‘Typing Error’ made NHIF pay out Sh367 million
Auditor General Nancy Gathungu has flagged excess payment of Sh367 million in claims to contracted health facilities.
Details show that while the hospitals billed Sh447 million, the fund paid out Sh814 million, leading to an unexplained extra payment of Sh367 million that management attributed to typing errors.
The excess payments were made under the National Police Service, NHC, UHC, civil servants, Edu Afya, county, parastatal, and Linda Mama schemes.
“Although management attributed the variance to typing errors made by hospital clerks while inputting bill amounts in the e-claim system, there was no evidence of reconciling the billed amount to claims paid or requests for refunds for overpayments,” Gathungu said.
The amount is just a fraction of what the auditor general flagged in a new report indicating that Kenyans could have lost billions.
The report says the NHIF management failed to explain expenditure of more than Sh7.4 billion, as per the report for the year ending June 30, 2023.
An analysis of bills owed to healthcare providers revealed Sh2.9 billion in respect of duplicate healthcare providers, with the same name but different outstanding amounts and different hospital codes.
Of the amounts flagged, cases of duplicate payments to the tune of Sh247 million were claims passed off as paid to ‘the same patient’.
It has emerged that the NHIF management paid Sh51 million for one patient who was admitted to different hospitals at the same time.
A review by the auditor revealed that the amount was for 2,808 claims purported to be for the same patient.
Gathungu has also concluded that the benefits paid out under the Linda Mama programme to the tune of Sh47 million couldn’t be confirmed.

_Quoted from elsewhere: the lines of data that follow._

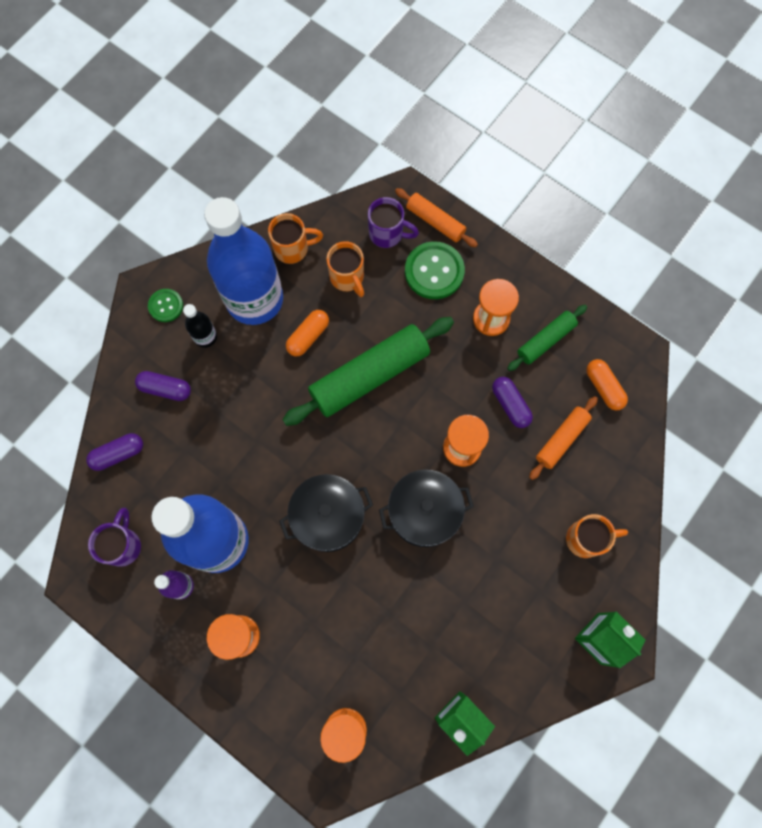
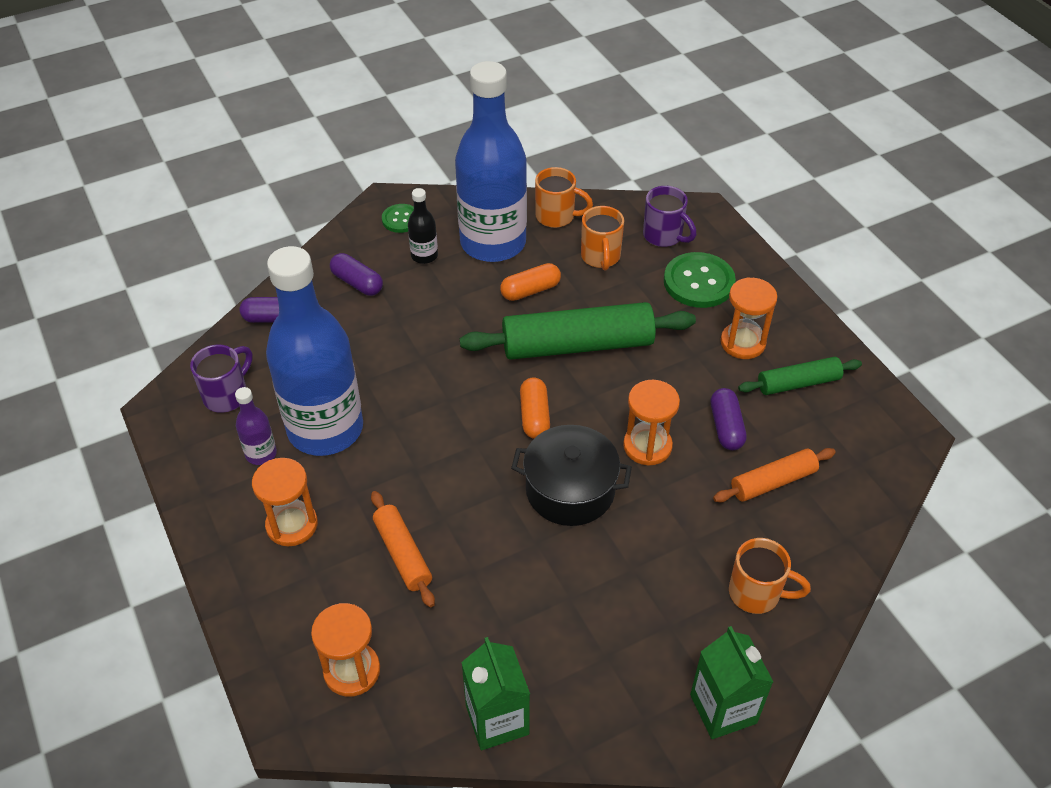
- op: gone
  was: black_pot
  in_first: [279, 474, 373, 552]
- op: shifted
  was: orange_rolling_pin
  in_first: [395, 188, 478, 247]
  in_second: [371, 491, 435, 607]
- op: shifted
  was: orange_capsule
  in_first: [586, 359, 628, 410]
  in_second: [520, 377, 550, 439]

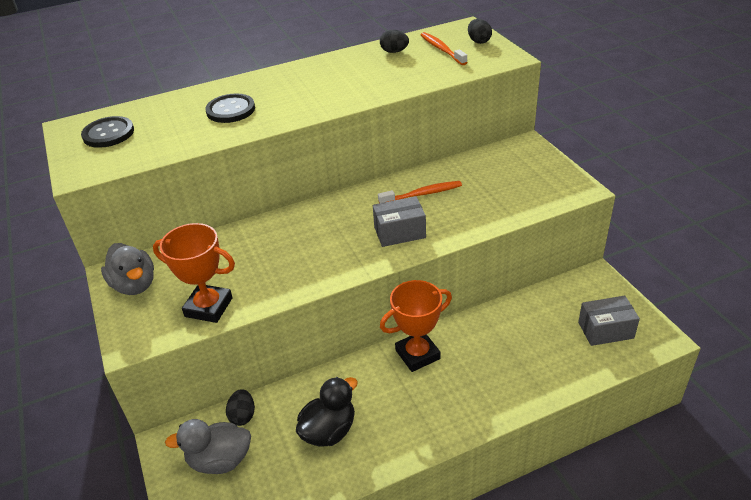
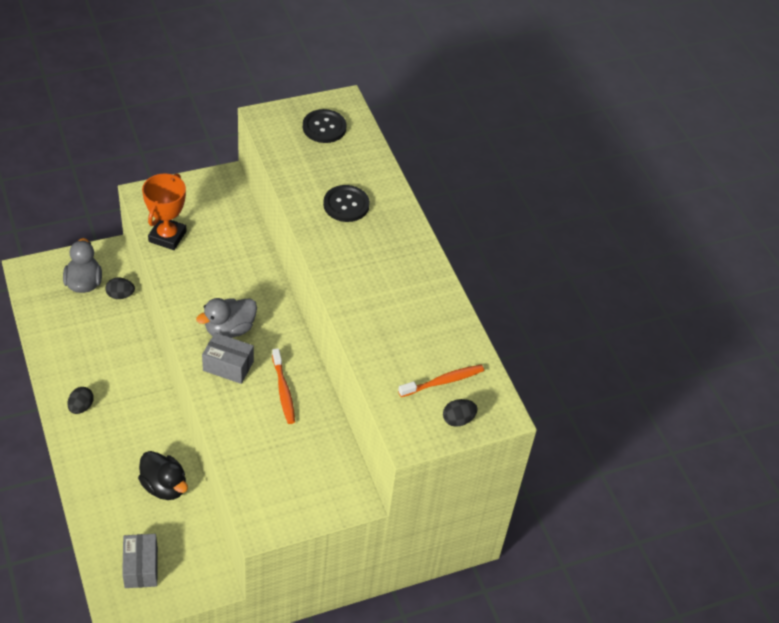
- op: shifted
  was: grey_duck
  in_first: [101, 243, 154, 295]
  in_second: [196, 298, 257, 338]
- op: shifted
  was: black_duck
  in_first: [296, 377, 358, 447]
  in_second: [138, 451, 188, 500]
- op: rotated
  was: grey_box
  in_first: [373, 196, 426, 247]
  in_second: [202, 332, 254, 384]
  clockwise: -60
- op: shifted
  was: black_egg
  in_first: [380, 30, 409, 53]
  in_second: [68, 387, 94, 414]
- op: gone
  was: orange_trophy
  in_first: [380, 280, 452, 372]

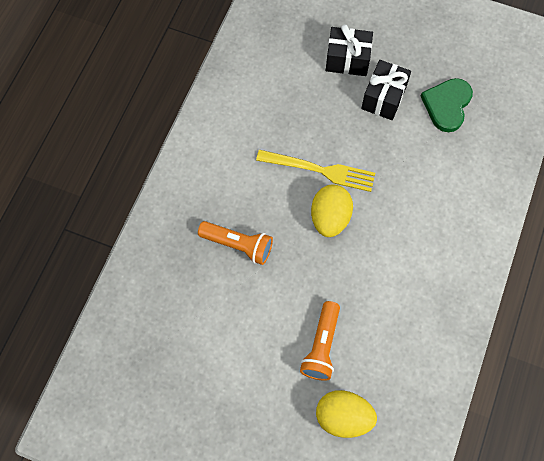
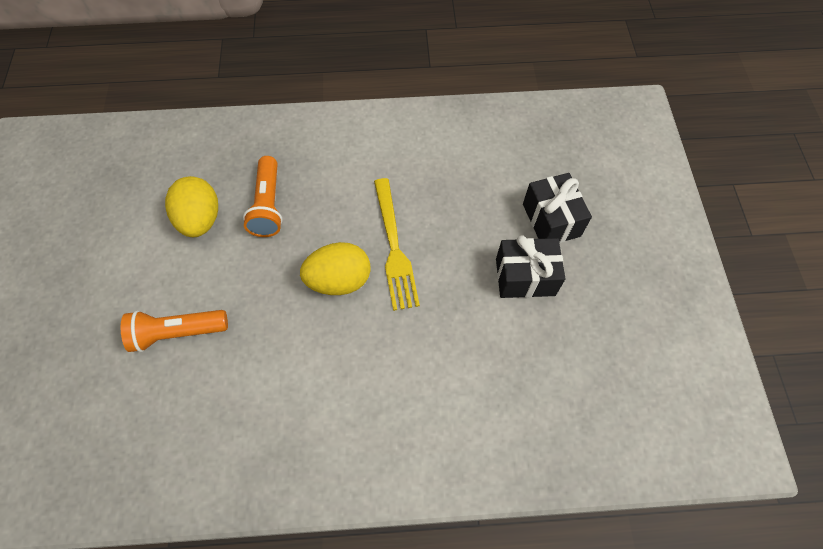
- op: shifted
  was: yellow_egg
  in_first: [316, 390, 377, 438]
  in_second: [165, 176, 218, 237]
- op: gone
  was: green_heart
  in_first: [421, 78, 473, 132]

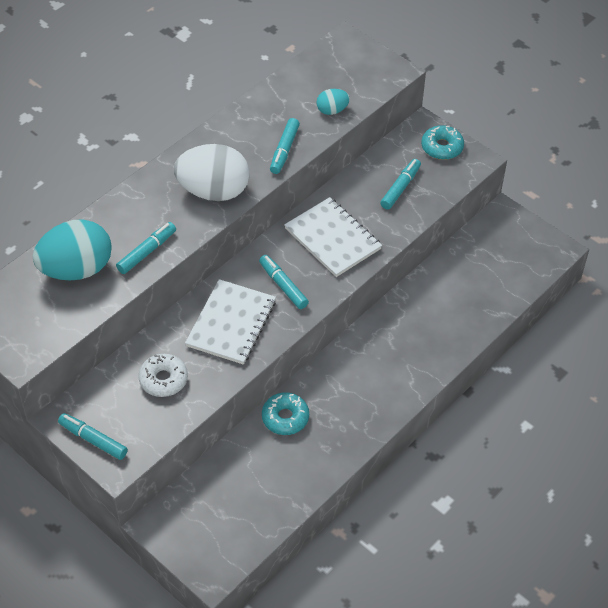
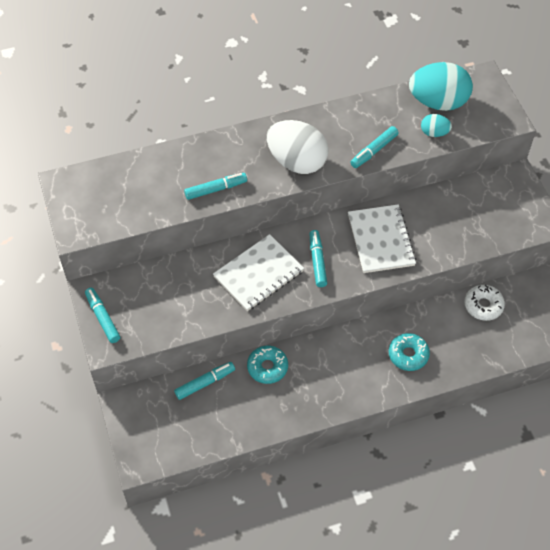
- op: shifted
  was: turquoise_egg
  in_first: [33, 220, 112, 281]
  in_second: [409, 62, 473, 111]
- op: shifted
  was: white_donut
  in_first: [138, 354, 188, 397]
  in_second: [464, 285, 505, 321]
- op: shifted
  was: turquoise_marker
  in_first: [380, 159, 421, 209]
  in_second: [174, 362, 235, 400]
- op: shifted
  was: turquoise_donut
  in_first: [421, 125, 464, 160]
  in_second: [389, 333, 430, 371]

It was established that Sh41 million was paid out for normal deliveries for one patient under whom 10,860 claims [duplicate] were raised.
Another Sh5.7 million paid to NHIF-accredited hospitals turned out to be for caesarean deliveries carried out on the same patient.
The findings cast a spotlight on accountability concerns around the Social Health Insurance Fund that President William Ruto’s team has fronted to replace NHIF.
Rollout of the new fund has been extended to October but registration is scheduled to begin on Monday, July 1.